18. Thought / E. Abstraction / 2. Abstracta by Selection
9981 Abstraction is 'logical' if the sense and truth of the abstraction depend on the concrete [Tait]
     Full Idea: If the sense of a proposition about the abstract domain is given in terms of the corresponding proposition about the (relatively) concrete domain, ..and the truth of the former is founded upon the truth of the latter, then this is 'logical abstraction'.
     From: William W. Tait (Frege versus Cantor and Dedekind [1996], V)
     A reaction: The 'relatively' in parentheses allows us to apply his idea to levels of abstraction, and not just to the simple jump up from the concrete. I think Tait's proposal is excellent, rather than purloining 'abstraction' for an internal concept within logic.
9982 Cantor and Dedekind use abstraction to fix grammar and objects, not to carry out proofs [Tait]
     Full Idea: Although (in Cantor and Dedekind) abstraction does not (as has often been observed) play any role in their proofs, but it does play a role, in that it fixes the grammar, the domain of meaningful propositions, and so determining the objects in the proofs.
     From: William W. Tait (Frege versus Cantor and Dedekind [1996], V)
     A reaction: [compressed] This is part of a defence of abstractionism in Cantor and Dedekind (see K.Fine also on the subject). To know the members of a set, or size of a domain, you need to know the process or function which created the set.
18. Thought / E. Abstraction / 7. Abstracta by Equivalence
9985 Abstraction may concern the individuation of the set itself, not its elements [Tait]
     Full Idea: A different reading of abstraction is that it concerns, not the individuating properties of the elements relative to one another, but rather the individuating properties of the set itself, for example the concept of what is its extension.
     From: William W. Tait (Frege versus Cantor and Dedekind [1996], VIII)
     A reaction: If the set was 'objects in the room next door', we would not be able to abstract from the objects, but we might get to the idea of things being contain in things, or the concept of an object, or a room. Wrong.
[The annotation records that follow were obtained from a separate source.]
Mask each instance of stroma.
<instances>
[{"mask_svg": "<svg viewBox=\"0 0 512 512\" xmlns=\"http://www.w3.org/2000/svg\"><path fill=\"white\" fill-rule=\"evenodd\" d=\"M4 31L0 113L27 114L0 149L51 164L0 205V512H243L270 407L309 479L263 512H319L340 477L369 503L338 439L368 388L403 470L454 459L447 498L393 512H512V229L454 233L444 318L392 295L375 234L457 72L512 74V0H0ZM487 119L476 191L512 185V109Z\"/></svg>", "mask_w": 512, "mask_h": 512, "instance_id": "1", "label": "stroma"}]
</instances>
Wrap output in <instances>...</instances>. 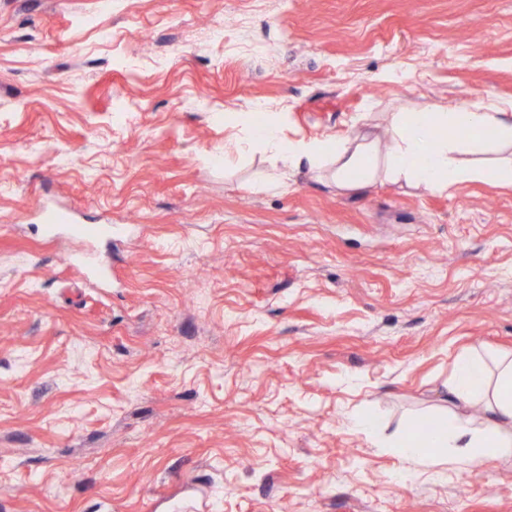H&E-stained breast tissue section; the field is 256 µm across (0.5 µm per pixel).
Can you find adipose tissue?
I'll return each instance as SVG.
<instances>
[{"instance_id": "ef3b65f1", "label": "adipose tissue", "mask_w": 512, "mask_h": 512, "mask_svg": "<svg viewBox=\"0 0 512 512\" xmlns=\"http://www.w3.org/2000/svg\"><path fill=\"white\" fill-rule=\"evenodd\" d=\"M388 151L363 119H356L349 135L341 138L283 139L276 112L265 110L261 128L246 130L236 150L255 147L270 156L272 172L263 182L268 191H287L301 167L326 173L343 192L368 188L378 180L406 182L429 191L444 192L468 180H493L512 184V102L487 100L479 107L439 100L416 111L394 109L387 115ZM448 128L466 129L474 145L502 150L490 164L474 165L459 159L461 145L445 137ZM454 406L441 415L438 426L420 441L396 438L393 446L405 460L429 455L431 464L449 456L465 459L472 467L485 461L512 457V357H500L495 366L478 354L462 357L447 387ZM482 405L481 421L469 409Z\"/></svg>"}]
</instances>
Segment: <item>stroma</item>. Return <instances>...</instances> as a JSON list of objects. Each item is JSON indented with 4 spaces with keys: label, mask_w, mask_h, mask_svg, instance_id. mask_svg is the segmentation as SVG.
<instances>
[{
    "label": "stroma",
    "mask_w": 512,
    "mask_h": 512,
    "mask_svg": "<svg viewBox=\"0 0 512 512\" xmlns=\"http://www.w3.org/2000/svg\"><path fill=\"white\" fill-rule=\"evenodd\" d=\"M101 2L0 0V512H512V458L391 446L461 356L512 354V185L224 160L263 106L314 139L512 99V0ZM209 495L206 490L196 488L194 491L173 504V512H205L209 507Z\"/></svg>",
    "instance_id": "stroma-1"
}]
</instances>
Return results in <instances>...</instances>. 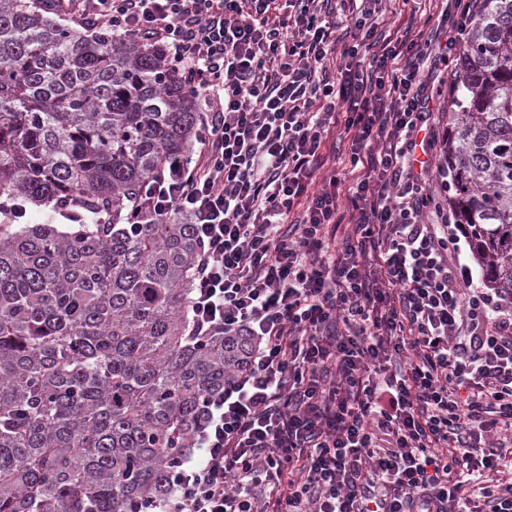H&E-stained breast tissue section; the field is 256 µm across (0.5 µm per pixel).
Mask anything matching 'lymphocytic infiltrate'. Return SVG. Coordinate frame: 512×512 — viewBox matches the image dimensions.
I'll list each match as a JSON object with an SVG mask.
<instances>
[{"instance_id": "f902f5d3", "label": "lymphocytic infiltrate", "mask_w": 512, "mask_h": 512, "mask_svg": "<svg viewBox=\"0 0 512 512\" xmlns=\"http://www.w3.org/2000/svg\"><path fill=\"white\" fill-rule=\"evenodd\" d=\"M345 2L49 0L183 67L199 151L132 209L194 226L191 340H252L166 494L127 512H512V296L474 285L463 225L425 220L448 176L430 80L484 0H447L427 37L431 0ZM351 138L352 133H345L343 131V127H341L333 131L331 134H329L321 146V149H323V154L328 155V160H331L332 155L336 153V169L340 167V159H338V157L342 158L348 153Z\"/></svg>"}]
</instances>
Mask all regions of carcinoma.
Segmentation results:
<instances>
[{"label": "carcinoma", "mask_w": 512, "mask_h": 512, "mask_svg": "<svg viewBox=\"0 0 512 512\" xmlns=\"http://www.w3.org/2000/svg\"><path fill=\"white\" fill-rule=\"evenodd\" d=\"M448 206L486 287L512 292V0L459 57ZM197 99L160 45L0 0V512H125L165 489L245 336L189 339V219L128 198L191 157ZM74 216L18 223L13 206Z\"/></svg>", "instance_id": "1"}]
</instances>
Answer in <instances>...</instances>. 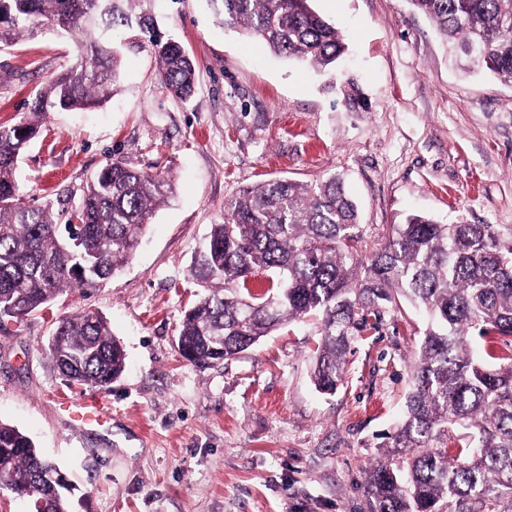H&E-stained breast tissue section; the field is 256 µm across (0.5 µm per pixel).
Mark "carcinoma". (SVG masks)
Wrapping results in <instances>:
<instances>
[{
	"instance_id": "1",
	"label": "carcinoma",
	"mask_w": 512,
	"mask_h": 512,
	"mask_svg": "<svg viewBox=\"0 0 512 512\" xmlns=\"http://www.w3.org/2000/svg\"><path fill=\"white\" fill-rule=\"evenodd\" d=\"M222 24L272 53L331 72L345 52L341 32L311 0H212ZM461 55L512 80V0H411ZM0 51L51 25L71 37L80 61L37 90L30 112L0 126V319L22 320L71 286L86 288L119 271L154 210L173 194L164 174L121 161L88 183L77 218L60 223L64 202L26 204L18 162L55 109L99 105L119 80L117 52L86 40L124 23L107 0H0ZM158 75L175 97L194 90L196 62L172 39L152 38ZM358 210L341 178L276 180L225 202L190 275L202 297L183 317L180 356L197 368L224 363L281 325L320 321L313 381L326 395L343 381L350 346L377 328L383 309L408 303L426 316L403 421L383 436L382 459L367 475L370 512H512V228L439 224L413 215L387 227L379 248L363 245ZM269 274L272 305L251 295L256 271ZM492 342L478 357L472 341ZM48 357L66 381L106 387L125 352L94 312L60 320ZM0 489L38 501L39 512H70L72 483L29 435L0 422Z\"/></svg>"
}]
</instances>
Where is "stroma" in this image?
<instances>
[{
    "mask_svg": "<svg viewBox=\"0 0 512 512\" xmlns=\"http://www.w3.org/2000/svg\"><path fill=\"white\" fill-rule=\"evenodd\" d=\"M114 3L132 23L97 33L120 54L112 98L45 114L19 190L32 205L76 207L90 177L119 160L169 175L174 193L119 272L0 324V421L68 473L71 512H368L365 472L403 417L422 315L384 310L356 337L332 396L311 379L319 338L308 319L199 369L176 347L197 299L191 257L226 201L274 179L341 176L372 245L412 214L512 227V81L464 66L410 0H312L347 45L332 76L220 25L211 0ZM152 31L195 59L189 99L161 84ZM76 60L47 26L0 52V125ZM83 311L107 319L127 360L102 390L111 422L79 429L59 399L93 389L53 371L47 344Z\"/></svg>",
    "mask_w": 512,
    "mask_h": 512,
    "instance_id": "stroma-1",
    "label": "stroma"
}]
</instances>
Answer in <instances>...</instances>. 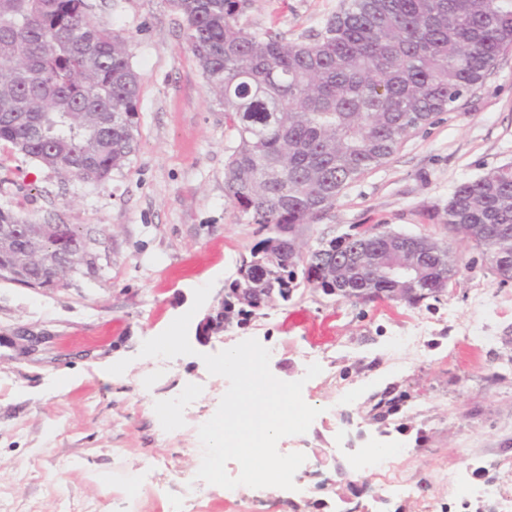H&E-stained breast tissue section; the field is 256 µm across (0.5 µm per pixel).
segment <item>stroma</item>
Returning <instances> with one entry per match:
<instances>
[{
	"instance_id": "obj_1",
	"label": "stroma",
	"mask_w": 512,
	"mask_h": 512,
	"mask_svg": "<svg viewBox=\"0 0 512 512\" xmlns=\"http://www.w3.org/2000/svg\"><path fill=\"white\" fill-rule=\"evenodd\" d=\"M90 3L98 23L133 38L138 150L89 186L0 144V181L9 182L0 208L100 232L94 274L63 288L0 280V512H122L129 496L136 512H477L478 502L449 495L439 472L512 487L496 467L512 459V282L500 283L442 222L458 184L512 162V49L303 231L311 244L362 224L431 236L462 268L439 299L364 303L307 289L208 339L189 328L193 354L143 358V341L191 310L196 288L212 287L196 322L217 307L259 227L224 196L233 140L181 15L168 0ZM339 4L253 0L242 22L294 40L324 27ZM21 328L41 344L23 346ZM249 338L270 350L273 375L304 380V401L321 410L305 434L279 442L305 454L306 496L268 487L233 497L196 478L198 428L228 389L202 357ZM313 358L322 372L308 380ZM362 448L402 449L396 465L417 476L424 500L390 499L378 472L353 473Z\"/></svg>"
}]
</instances>
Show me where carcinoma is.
<instances>
[{
    "instance_id": "cac0c4a2",
    "label": "carcinoma",
    "mask_w": 512,
    "mask_h": 512,
    "mask_svg": "<svg viewBox=\"0 0 512 512\" xmlns=\"http://www.w3.org/2000/svg\"><path fill=\"white\" fill-rule=\"evenodd\" d=\"M251 0H169L206 86L224 106L235 146L224 167L227 200L268 231L240 258L259 270L231 288L350 294L416 304L461 272L449 247L426 235L363 237L346 232L322 247L299 242L343 192L383 165L416 130L481 83L512 47V0H341L322 30L288 41L240 22ZM130 37L101 27L88 0H0V142L65 180L89 185L121 169L137 147L139 76ZM443 223L469 224L467 242L512 279V163L455 187ZM284 234L293 259L274 244ZM79 267L96 239L74 232ZM422 251L416 283L402 291L389 268L398 249ZM356 250L332 281L326 270ZM27 267L28 282L52 283L24 240L0 267Z\"/></svg>"
}]
</instances>
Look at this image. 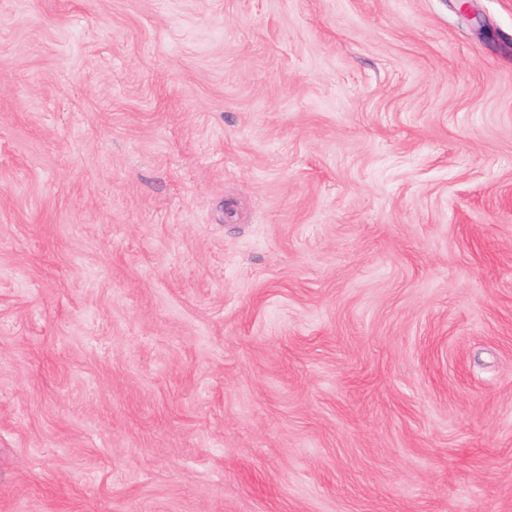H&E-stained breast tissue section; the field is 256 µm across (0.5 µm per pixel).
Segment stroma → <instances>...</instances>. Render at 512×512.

That's because they are objects... Hm.
18. Thought / E. Abstraction / 8. Abstractionism Critique
9972 Why should abstraction from two equipollent sets lead to the same set of 'pure units'? [Tait]
     Full Idea: Why should abstraction from two equipollent sets lead to the same set of 'pure units'?
     From: William W. Tait (Frege versus Cantor and Dedekind [1996])
     A reaction: [Tait is criticising Cantor] This expresses rather better than Frege or Dummett the central problem with the abstractionist view of how numbers are derived from matching groups of objects.
9980 If abstraction produces power sets, their identity should imply identity of the originals [Tait]
     Full Idea: If the power |A| is obtained by abstraction from set A, then if A is equipollent to set B, then |A| = |B|. But this does not imply that A = B. So |A| cannot just be A, taken in abstraction, unless that can identify distinct sets, ..or create new objects.
     From: William W. Tait (Frege versus Cantor and Dedekind [1996], V)
     A reaction: An elegant piece of argument, which shows rather crucial facts about abstraction. We are then obliged to ask how abstraction can create an object or a set, if the central activity of abstraction is just ignoring certain features.